Non è nemmeno giusto non considerare che i rom sono il popolo che ospitiamo da più tempo, in un periodo in cui la campagna L’Italia sono anch’io sta raccogliendo le firme per dare la cittadinanza a chi risiede regolarmente in Italia da più di cinque anni: «i rom della ex Jugoslavia sono in Italia da 40-50 anni. Ormai sono arrivati anche alla quarta o quinta generazione, ma non hanno nessun riconoscimento o documento né in Italia né nel paese d’origine. Per i rom rumeni è più facile perché sono comunitari, cittadini europei con i documenti, infatti la maggior parte pensa di rimanere, chi ha lavoro può avere la casa, è tutto collegato. Alcuni sono apolidi, molti perdono i documenti negli sgomberi o negli incendi, tanti non sanno come funziona la burocrazia, e può succedere che la gente se ne approfitta quando vede dei rom che non sanno leggere e scrivere. In ogni caso molti di noi si sentono italiani, anche perché parlano solo l’italiano e un po’ di romanes. Le nuove generazioni magari non hanno mai visto il loro paese d’origine».
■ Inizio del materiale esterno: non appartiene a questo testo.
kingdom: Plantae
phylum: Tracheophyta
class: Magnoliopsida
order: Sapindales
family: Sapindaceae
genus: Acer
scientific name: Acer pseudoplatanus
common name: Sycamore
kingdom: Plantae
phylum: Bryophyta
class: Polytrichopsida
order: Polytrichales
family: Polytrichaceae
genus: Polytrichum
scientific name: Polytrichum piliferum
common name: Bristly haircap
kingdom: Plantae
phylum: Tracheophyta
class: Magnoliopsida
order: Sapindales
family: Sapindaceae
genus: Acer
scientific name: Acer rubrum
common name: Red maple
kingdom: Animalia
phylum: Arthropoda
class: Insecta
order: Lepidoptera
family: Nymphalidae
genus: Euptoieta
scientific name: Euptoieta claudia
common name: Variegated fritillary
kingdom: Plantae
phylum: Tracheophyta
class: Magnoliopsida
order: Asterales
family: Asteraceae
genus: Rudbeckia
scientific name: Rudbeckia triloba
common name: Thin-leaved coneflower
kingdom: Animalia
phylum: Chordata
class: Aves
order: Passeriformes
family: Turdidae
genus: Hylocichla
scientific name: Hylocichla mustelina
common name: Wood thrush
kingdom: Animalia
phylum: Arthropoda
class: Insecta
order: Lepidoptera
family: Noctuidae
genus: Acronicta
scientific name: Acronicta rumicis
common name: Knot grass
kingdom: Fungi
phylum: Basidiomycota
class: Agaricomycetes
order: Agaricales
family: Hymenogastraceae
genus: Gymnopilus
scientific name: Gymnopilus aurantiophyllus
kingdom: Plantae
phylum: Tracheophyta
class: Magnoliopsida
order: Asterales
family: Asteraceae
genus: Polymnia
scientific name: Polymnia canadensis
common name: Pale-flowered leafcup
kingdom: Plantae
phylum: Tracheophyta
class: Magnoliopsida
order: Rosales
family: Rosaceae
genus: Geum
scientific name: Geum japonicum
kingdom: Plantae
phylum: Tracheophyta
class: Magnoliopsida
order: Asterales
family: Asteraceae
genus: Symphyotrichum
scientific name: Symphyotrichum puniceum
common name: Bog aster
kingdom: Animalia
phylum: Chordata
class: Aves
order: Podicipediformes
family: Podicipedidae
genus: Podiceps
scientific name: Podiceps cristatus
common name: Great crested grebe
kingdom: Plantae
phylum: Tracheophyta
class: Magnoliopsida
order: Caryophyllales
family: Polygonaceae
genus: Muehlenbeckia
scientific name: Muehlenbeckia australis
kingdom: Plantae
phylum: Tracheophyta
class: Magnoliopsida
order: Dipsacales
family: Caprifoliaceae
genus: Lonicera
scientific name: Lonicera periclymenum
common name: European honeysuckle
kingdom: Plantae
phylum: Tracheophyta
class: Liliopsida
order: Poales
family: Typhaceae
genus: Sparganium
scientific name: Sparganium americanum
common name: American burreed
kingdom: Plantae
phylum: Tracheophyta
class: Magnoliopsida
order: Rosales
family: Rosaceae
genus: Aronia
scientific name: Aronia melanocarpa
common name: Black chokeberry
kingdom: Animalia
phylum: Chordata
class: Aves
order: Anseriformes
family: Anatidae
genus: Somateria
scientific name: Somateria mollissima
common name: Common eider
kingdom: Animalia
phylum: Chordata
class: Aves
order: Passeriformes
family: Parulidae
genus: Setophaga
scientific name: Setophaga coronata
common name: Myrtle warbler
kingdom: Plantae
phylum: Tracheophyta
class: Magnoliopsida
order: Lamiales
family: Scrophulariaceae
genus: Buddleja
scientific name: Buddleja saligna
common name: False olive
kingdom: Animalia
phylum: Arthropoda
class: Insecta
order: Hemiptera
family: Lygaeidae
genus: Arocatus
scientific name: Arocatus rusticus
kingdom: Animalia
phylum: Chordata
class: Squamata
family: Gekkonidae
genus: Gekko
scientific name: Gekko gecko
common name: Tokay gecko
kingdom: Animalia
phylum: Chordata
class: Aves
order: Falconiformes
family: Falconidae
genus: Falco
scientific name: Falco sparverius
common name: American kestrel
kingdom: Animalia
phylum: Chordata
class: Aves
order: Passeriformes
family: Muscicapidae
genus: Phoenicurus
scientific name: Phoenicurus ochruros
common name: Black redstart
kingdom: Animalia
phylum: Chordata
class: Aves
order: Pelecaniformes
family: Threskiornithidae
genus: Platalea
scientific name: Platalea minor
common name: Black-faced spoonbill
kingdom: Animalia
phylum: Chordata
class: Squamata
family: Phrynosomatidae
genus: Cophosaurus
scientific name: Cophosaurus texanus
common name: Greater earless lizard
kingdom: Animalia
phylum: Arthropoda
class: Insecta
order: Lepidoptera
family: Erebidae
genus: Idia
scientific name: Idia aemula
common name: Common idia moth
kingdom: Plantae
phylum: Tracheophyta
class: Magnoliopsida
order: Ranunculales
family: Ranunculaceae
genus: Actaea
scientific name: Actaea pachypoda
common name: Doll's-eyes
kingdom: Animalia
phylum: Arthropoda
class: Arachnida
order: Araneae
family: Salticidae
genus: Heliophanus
Ma cosa pensano questi bambini? «Mi colpì mio figlio, dopo una piccola vacanza a Bologna a casa di mio fratello. Mi chiese: ‘perché dobbiamo tornare al campo?’. Due anni prima una famiglia italiana ogni tanto dopo scuola lo ospitava a casa: c’erano i giochi, la Playstation, una grande tv, ma non rimase colpito da niente di tutto questo, voleva solo il caldo della casa». Ripensando all’Ardant, sicuramente c’è libertà per chi vive alla giornata: «cerchiamo di tirare fuori cose buone ogni giorno per andare avanti» lungo una storia dura, da subito, «nel 1859 i rom furono dichiarati schiavi in Romania. E successivamente abbiamo subito un olocausto tale e quale a quello ebreo, che noi chiamiamo Porajmos. Cerchiamo insomma di stare uniti – per questo da noi si cucina sempre di più perché può arrivare un ospite – e di prendere le cose con filosofia. Ricordo una volta sul pulmino, la gente come al solito si era seduta lontana da dove stavamo, e allora mio fratello disse: ‘Ehi guarda, non c’è nessuno vicino a noi, possiamo ballare!’»

Emil ha il nome di Zola, gliel’ha scelto il padre, ma viene chiamato anche Julien da Il rosso e il nero di Stendhal. Giovane ambizioso.